### Task brief
From the first record to the last, write each one out again exactly.

Dataset entries

· · · · · · ·

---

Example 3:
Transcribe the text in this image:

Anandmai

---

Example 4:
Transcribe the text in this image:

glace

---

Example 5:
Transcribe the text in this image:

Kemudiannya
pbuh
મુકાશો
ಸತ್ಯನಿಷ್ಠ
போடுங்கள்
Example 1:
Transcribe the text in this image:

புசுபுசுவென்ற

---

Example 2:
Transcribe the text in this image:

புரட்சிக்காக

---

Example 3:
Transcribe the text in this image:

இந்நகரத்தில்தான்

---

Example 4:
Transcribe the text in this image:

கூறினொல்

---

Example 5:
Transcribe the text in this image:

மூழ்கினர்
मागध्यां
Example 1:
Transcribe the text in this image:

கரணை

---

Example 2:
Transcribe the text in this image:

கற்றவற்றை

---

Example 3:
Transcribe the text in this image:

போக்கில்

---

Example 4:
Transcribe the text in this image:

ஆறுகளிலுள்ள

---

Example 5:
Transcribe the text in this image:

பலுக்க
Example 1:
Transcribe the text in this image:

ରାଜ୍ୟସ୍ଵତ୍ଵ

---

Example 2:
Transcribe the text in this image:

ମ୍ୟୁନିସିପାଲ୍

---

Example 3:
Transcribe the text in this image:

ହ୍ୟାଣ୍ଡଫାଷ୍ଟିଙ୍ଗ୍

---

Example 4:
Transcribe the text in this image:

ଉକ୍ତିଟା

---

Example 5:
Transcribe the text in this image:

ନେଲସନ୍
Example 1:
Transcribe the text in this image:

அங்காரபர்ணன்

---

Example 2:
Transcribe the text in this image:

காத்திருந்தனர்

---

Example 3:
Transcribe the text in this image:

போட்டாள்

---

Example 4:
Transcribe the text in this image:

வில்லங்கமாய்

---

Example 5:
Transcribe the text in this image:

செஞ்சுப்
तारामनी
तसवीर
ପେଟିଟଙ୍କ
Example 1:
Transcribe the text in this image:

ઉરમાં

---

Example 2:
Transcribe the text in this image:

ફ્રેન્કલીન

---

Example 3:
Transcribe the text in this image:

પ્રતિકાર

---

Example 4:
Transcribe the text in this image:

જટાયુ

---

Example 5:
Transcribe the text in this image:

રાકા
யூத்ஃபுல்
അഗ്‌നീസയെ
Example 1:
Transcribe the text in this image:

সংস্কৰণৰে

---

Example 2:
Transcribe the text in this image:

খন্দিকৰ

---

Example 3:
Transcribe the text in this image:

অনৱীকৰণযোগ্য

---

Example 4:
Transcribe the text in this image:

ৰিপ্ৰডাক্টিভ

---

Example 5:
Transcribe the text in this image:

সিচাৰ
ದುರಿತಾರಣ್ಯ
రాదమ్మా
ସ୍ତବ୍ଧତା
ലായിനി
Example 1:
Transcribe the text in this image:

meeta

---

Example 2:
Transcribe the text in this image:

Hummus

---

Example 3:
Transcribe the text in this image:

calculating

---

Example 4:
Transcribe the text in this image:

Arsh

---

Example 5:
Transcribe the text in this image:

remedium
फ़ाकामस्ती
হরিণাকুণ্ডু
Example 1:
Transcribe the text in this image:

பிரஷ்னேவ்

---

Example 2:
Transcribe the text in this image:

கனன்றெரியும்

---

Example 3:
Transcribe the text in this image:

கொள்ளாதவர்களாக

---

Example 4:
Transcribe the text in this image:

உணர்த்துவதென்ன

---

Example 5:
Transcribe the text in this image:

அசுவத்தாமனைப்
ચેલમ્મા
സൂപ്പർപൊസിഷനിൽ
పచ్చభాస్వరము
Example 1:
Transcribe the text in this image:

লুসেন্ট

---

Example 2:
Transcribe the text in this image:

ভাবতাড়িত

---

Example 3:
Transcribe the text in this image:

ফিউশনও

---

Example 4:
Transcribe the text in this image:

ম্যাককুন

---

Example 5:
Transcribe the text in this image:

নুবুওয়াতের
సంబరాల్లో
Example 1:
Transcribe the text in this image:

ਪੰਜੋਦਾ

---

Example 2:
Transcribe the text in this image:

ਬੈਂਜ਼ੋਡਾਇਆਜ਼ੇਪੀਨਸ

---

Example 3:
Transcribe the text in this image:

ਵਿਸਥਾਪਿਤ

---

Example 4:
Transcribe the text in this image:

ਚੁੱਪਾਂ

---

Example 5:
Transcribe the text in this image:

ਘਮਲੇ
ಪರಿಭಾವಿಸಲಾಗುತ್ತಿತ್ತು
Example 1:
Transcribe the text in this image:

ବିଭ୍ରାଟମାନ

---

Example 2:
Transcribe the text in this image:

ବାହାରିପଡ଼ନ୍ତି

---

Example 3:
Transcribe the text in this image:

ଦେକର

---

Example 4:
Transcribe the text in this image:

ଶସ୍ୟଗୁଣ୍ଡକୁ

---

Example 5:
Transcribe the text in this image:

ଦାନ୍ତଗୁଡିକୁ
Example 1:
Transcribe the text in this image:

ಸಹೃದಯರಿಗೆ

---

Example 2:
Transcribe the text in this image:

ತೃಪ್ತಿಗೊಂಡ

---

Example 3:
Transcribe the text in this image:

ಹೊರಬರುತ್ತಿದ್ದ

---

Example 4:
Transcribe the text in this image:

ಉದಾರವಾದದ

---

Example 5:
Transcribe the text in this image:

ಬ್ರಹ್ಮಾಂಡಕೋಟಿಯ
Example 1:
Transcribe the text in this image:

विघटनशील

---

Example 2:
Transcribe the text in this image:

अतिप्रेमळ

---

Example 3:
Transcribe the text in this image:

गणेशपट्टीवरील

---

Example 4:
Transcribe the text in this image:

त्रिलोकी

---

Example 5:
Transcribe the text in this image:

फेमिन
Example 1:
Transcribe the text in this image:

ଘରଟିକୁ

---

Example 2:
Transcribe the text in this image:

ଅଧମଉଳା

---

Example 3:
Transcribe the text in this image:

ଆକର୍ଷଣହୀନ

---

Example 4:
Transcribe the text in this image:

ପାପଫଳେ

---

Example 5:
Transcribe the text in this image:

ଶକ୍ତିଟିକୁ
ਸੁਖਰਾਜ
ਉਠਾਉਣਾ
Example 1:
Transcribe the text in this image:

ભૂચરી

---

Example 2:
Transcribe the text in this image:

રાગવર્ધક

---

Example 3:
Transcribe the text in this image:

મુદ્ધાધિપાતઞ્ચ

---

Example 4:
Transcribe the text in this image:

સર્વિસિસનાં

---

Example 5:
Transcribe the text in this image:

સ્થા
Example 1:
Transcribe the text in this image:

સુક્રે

· · · · · · ·

### Solution to this exercise
---

Example 3:
Transcribe the text in this image:

Anandmai

---

Example 4:
Transcribe the text in this image:

glace

---

Example 5:
Transcribe the text in this image:

Kemudiannya
pbuh
મુકાશો
ಸತ್ಯನಿಷ್ಠ
போடுங்கள்
Example 1:
Transcribe the text in this image:

புசுபுசுவென்ற

---

Example 2:
Transcribe the text in this image:

புரட்சிக்காக

---

Example 3:
Transcribe the text in this image:

இந்நகரத்தில்தான்

---

Example 4:
Transcribe the text in this image:

கூறினொல்

---

Example 5:
Transcribe the text in this image:

மூழ்கினர்
मागध्यां
Example 1:
Transcribe the text in this image:

கரணை

---

Example 2:
Transcribe the text in this image:

கற்றவற்றை

---

Example 3:
Transcribe the text in this image:

போக்கில்

---

Example 4:
Transcribe the text in this image:

ஆறுகளிலுள்ள

---

Example 5:
Transcribe the text in this image:

பலுக்க
Example 1:
Transcribe the text in this image:

ରାଜ୍ୟସ୍ଵତ୍ଵ

---

Example 2:
Transcribe the text in this image:

ମ୍ୟୁନିସିପାଲ୍

---

Example 3:
Transcribe the text in this image:

ହ୍ୟାଣ୍ଡଫାଷ୍ଟିଙ୍ଗ୍

---

Example 4:
Transcribe the text in this image:

ଉକ୍ତିଟା

---

Example 5:
Transcribe the text in this image:

ନେଲସନ୍
Example 1:
Transcribe the text in this image:

அங்காரபர்ணன்

---

Example 2:
Transcribe the text in this image:

காத்திருந்தனர்

---

Example 3:
Transcribe the text in this image:

போட்டாள்

---

Example 4:
Transcribe the text in this image:

வில்லங்கமாய்

---

Example 5:
Transcribe the text in this image:

செஞ்சுப்
तारामनी
तसवीर
ପେଟିଟଙ୍କ
Example 1:
Transcribe the text in this image:

ઉરમાં

---

Example 2:
Transcribe the text in this image:

ફ્રેન્કલીન

---

Example 3:
Transcribe the text in this image:

પ્રતિકાર

---

Example 4:
Transcribe the text in this image:

જટાયુ

---

Example 5:
Transcribe the text in this image:

રાકા
யூத்ஃபுல்
അഗ്‌നീസയെ
Example 1:
Transcribe the text in this image:

সংস্কৰণৰে

---

Example 2:
Transcribe the text in this image:

খন্দিকৰ

---

Example 3:
Transcribe the text in this image:

অনৱীকৰণযোগ্য

---

Example 4:
Transcribe the text in this image:

ৰিপ্ৰডাক্টিভ

---

Example 5:
Transcribe the text in this image:

সিচাৰ
ದುರಿತಾರಣ್ಯ
రాదమ్మా
ସ୍ତବ୍ଧତା
ലായിനി
Example 1:
Transcribe the text in this image:

meeta

---

Example 2:
Transcribe the text in this image:

Hummus

---

Example 3:
Transcribe the text in this image:

calculating

---

Example 4:
Transcribe the text in this image:

Arsh

---

Example 5:
Transcribe the text in this image:

remedium
फ़ाकामस्ती
হরিণাকুণ্ডু
Example 1:
Transcribe the text in this image:

பிரஷ்னேவ்

---

Example 2:
Transcribe the text in this image:

கனன்றெரியும்

---

Example 3:
Transcribe the text in this image:

கொள்ளாதவர்களாக

---

Example 4:
Transcribe the text in this image:

உணர்த்துவதென்ன

---

Example 5:
Transcribe the text in this image:

அசுவத்தாமனைப்
ચેલમ્મા
സൂപ്പർപൊസിഷനിൽ
పచ్చభాస్వరము
Example 1:
Transcribe the text in this image:

লুসেন্ট

---

Example 2:
Transcribe the text in this image:

ভাবতাড়িত

---

Example 3:
Transcribe the text in this image:

ফিউশনও

---

Example 4:
Transcribe the text in this image:

ম্যাককুন

---

Example 5:
Transcribe the text in this image:

নুবুওয়াতের
సంబరాల్లో
Example 1:
Transcribe the text in this image:

ਪੰਜੋਦਾ

---

Example 2:
Transcribe the text in this image:

ਬੈਂਜ਼ੋਡਾਇਆਜ਼ੇਪੀਨਸ

---

Example 3:
Transcribe the text in this image:

ਵਿਸਥਾਪਿਤ

---

Example 4:
Transcribe the text in this image:

ਚੁੱਪਾਂ

---

Example 5:
Transcribe the text in this image:

ਘਮਲੇ
ಪರಿಭಾವಿಸಲಾಗುತ್ತಿತ್ತು
Example 1:
Transcribe the text in this image:

ବିଭ୍ରାଟମାନ

---

Example 2:
Transcribe the text in this image:

ବାହାରିପଡ଼ନ୍ତି

---

Example 3:
Transcribe the text in this image:

ଦେକର

---

Example 4:
Transcribe the text in this image:

ଶସ୍ୟଗୁଣ୍ଡକୁ

---

Example 5:
Transcribe the text in this image:

ଦାନ୍ତଗୁଡିକୁ
Example 1:
Transcribe the text in this image:

ಸಹೃದಯರಿಗೆ

---

Example 2:
Transcribe the text in this image:

ತೃಪ್ತಿಗೊಂಡ

---

Example 3:
Transcribe the text in this image:

ಹೊರಬರುತ್ತಿದ್ದ

---

Example 4:
Transcribe the text in this image:

ಉದಾರವಾದದ

---

Example 5:
Transcribe the text in this image:

ಬ್ರಹ್ಮಾಂಡಕೋಟಿಯ
Example 1:
Transcribe the text in this image:

विघटनशील

---

Example 2:
Transcribe the text in this image:

अतिप्रेमळ

---

Example 3:
Transcribe the text in this image:

गणेशपट्टीवरील

---

Example 4:
Transcribe the text in this image:

त्रिलोकी

---

Example 5:
Transcribe the text in this image:

फेमिन
Example 1:
Transcribe the text in this image:

ଘରଟିକୁ

---

Example 2:
Transcribe the text in this image:

ଅଧମଉଳା

---

Example 3:
Transcribe the text in this image:

ଆକର୍ଷଣହୀନ

---

Example 4:
Transcribe the text in this image:

ପାପଫଳେ

---

Example 5:
Transcribe the text in this image:

ଶକ୍ତିଟିକୁ
ਸੁਖਰਾਜ
ਉਠਾਉਣਾ
Example 1:
Transcribe the text in this image:

ભૂચરી

---

Example 2:
Transcribe the text in this image:

રાગવર્ધક

---

Example 3:
Transcribe the text in this image:

મુદ્ધાધિપાતઞ્ચ

---

Example 4:
Transcribe the text in this image:

સર્વિસિસનાં

---

Example 5:
Transcribe the text in this image:

સ્થા
Example 1:
Transcribe the text in this image:

સુક્રે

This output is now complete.